**Document:**

_ _ _ _ _

3.3. Laser deflection system

A laser deflection system was established to measure the dynamic responses of PZT, as was shown in Fig. 3. The principle of laser deflection method is as follows. A laser projected onto the surface of the tested object. Its reflected laser was captured by two silicon photo diodes. As soon as the tested object vibrated, the reflected laser spot moved between the two silicon photo diodes. The vibration response of the tested object can be obtained by recording the change of light intensity of two silicon photo diodes.

There are two problems to be solved if applying this method on PZT. Firstly, the intensity of reflected laser is not enough due to the rough surface of PZT. Secondly, the moving distance of the laser spot on the silicon photo diodes is too small to be distinguished. To solve these two problems, a spring chip and a reflector were used, as was shown in Fig. 4. The one side of the spring chip was fixed on a large rigid platform, and the other side was placed on the top surface of PZT. The glass reflector was attached to the spring chip. The rotating angle of the reflected laser beam can meet the requirement of detection by adjusting the position of spring chip. Thus, the reflected laser can be more easily detected by the photo diodes.

_ _ _ _ _

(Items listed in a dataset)

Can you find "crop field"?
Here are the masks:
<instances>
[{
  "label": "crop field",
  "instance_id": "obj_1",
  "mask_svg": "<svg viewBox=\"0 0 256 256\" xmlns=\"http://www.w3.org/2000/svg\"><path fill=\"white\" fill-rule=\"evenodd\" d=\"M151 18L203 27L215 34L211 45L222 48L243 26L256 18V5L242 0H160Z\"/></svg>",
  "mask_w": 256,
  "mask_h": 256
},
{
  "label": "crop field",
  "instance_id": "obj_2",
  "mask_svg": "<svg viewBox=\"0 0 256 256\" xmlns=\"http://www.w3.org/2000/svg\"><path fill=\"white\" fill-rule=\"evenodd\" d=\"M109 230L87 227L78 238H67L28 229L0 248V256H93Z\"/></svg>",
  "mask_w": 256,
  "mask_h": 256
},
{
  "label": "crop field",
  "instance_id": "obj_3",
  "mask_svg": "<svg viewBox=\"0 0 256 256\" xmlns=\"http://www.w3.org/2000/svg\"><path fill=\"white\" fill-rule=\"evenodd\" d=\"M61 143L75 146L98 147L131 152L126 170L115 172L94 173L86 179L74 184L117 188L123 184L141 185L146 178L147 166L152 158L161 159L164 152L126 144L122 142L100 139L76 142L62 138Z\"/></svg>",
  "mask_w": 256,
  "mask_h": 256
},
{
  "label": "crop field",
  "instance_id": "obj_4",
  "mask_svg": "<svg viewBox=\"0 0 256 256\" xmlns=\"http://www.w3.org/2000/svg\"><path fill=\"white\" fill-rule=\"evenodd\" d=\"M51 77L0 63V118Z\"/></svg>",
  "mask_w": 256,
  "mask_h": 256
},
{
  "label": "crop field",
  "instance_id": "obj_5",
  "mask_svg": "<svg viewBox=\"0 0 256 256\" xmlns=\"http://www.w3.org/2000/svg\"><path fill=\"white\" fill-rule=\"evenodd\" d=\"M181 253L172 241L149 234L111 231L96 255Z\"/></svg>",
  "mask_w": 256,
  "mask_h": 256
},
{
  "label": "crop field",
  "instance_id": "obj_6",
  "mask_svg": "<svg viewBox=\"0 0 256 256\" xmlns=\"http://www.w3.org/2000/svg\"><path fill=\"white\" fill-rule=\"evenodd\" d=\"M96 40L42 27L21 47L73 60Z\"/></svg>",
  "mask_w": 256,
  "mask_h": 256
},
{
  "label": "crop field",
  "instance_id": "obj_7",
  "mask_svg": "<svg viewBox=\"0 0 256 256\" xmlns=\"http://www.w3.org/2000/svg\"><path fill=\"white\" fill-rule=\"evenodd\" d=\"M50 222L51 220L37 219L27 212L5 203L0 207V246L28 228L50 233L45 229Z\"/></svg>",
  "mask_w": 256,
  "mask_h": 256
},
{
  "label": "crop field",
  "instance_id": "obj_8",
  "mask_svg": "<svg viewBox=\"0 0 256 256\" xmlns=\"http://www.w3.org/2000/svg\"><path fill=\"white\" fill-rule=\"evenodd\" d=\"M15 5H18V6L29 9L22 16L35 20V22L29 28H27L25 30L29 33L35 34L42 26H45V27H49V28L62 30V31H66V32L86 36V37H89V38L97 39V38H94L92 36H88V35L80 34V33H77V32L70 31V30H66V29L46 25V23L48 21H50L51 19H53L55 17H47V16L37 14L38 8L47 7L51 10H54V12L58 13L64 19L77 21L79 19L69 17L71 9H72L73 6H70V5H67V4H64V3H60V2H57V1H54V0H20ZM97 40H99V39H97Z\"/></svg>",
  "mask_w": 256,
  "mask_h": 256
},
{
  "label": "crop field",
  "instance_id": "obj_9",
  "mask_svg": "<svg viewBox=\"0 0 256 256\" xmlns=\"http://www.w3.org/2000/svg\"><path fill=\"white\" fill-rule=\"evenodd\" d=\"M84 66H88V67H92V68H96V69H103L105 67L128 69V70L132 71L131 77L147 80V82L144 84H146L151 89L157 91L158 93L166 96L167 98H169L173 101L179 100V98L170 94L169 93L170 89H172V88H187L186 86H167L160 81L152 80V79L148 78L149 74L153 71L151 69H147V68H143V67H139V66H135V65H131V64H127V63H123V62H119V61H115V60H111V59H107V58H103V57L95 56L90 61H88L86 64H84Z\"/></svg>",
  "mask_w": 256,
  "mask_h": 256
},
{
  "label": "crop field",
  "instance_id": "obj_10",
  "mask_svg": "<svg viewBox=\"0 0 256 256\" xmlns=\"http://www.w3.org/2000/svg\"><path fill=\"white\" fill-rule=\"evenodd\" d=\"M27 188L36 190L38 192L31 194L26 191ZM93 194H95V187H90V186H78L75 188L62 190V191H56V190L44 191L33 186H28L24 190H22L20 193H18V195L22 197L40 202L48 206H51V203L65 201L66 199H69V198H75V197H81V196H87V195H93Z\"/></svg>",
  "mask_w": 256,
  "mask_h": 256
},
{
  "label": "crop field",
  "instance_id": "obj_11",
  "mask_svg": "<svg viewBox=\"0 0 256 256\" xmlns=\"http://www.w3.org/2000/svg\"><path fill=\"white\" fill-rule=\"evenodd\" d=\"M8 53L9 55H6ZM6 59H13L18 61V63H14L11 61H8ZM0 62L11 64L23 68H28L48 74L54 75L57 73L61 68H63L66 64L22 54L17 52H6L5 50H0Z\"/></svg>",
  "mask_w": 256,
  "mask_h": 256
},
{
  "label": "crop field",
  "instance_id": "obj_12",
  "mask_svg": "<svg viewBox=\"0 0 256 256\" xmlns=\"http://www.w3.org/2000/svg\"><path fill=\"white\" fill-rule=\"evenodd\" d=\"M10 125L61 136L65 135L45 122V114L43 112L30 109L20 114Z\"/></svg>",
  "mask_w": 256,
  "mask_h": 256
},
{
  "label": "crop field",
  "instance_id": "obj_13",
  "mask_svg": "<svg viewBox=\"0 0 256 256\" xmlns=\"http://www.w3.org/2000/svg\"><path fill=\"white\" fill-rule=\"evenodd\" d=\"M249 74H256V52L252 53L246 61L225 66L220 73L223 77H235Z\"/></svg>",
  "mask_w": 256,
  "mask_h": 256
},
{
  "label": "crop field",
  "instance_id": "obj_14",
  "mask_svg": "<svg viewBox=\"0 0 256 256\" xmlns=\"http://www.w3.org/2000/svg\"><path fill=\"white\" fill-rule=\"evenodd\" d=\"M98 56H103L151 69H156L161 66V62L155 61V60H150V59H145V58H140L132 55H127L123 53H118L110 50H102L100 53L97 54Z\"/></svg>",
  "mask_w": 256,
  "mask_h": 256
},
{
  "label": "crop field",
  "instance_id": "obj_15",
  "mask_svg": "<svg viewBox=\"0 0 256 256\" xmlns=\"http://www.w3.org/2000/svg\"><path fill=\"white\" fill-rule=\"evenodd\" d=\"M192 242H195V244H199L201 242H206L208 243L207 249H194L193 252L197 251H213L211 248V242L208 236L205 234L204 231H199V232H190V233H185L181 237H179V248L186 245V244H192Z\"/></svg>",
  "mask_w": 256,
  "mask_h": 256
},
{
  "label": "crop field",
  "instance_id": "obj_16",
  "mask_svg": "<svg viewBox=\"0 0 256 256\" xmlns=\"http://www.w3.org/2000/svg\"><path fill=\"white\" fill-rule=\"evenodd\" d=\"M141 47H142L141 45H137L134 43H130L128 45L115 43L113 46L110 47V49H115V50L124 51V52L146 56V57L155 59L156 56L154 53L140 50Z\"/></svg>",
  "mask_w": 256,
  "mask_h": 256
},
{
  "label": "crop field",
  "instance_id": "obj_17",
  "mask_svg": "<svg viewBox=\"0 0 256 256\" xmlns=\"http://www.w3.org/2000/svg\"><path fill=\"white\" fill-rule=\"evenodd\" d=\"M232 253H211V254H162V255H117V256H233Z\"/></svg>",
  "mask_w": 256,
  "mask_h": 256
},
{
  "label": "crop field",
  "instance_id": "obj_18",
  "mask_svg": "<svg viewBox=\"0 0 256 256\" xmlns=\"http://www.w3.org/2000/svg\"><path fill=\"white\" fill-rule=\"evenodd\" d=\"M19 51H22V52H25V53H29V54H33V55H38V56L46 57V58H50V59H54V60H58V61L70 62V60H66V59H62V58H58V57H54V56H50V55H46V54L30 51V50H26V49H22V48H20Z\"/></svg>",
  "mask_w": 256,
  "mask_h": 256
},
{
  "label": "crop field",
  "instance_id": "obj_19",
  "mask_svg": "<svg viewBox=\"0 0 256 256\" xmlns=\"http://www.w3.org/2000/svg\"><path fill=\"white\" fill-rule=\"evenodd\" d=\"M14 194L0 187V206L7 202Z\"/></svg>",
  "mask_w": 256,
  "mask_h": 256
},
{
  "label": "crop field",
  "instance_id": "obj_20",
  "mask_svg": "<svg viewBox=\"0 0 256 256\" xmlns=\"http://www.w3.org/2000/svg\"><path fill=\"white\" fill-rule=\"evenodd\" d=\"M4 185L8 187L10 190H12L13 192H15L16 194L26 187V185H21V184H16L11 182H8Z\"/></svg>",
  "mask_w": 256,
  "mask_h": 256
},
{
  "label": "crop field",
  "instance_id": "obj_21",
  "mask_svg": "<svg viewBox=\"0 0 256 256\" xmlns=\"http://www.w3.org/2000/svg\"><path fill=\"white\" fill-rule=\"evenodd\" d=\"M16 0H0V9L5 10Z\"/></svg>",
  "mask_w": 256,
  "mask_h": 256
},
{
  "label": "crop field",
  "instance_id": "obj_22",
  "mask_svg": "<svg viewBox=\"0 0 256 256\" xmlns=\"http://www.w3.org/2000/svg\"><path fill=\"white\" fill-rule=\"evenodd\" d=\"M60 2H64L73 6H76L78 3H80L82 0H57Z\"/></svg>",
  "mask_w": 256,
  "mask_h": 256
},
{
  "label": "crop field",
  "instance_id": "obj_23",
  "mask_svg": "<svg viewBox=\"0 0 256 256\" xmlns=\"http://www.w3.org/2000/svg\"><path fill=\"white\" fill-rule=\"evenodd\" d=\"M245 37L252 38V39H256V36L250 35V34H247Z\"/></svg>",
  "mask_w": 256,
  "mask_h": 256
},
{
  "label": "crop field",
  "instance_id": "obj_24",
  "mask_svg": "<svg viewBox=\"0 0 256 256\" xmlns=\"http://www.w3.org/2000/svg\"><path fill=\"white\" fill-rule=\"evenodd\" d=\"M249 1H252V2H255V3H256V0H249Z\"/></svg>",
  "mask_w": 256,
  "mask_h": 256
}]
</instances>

_ _ _ _ _

**Short problem:**
Decide whether each statement below agrees with the text on the laser deflection system. Answer yes or no for each, and quote the exact words from the text that decide it.
1. The reflected laser was captured by a single silicon photo diode.
2. The rough surface of PZT makes the reflected laser too weak.
3. The glass reflector was attached directly to the surface of PZT.

**Finished exercise:**
1. No: "Its reflected laser was captured by two silicon photo diodes."
2. Yes: "the intensity of reflected laser is not enough due to the rough surface of PZT."
3. No: "The glass reflector was attached to the spring chip."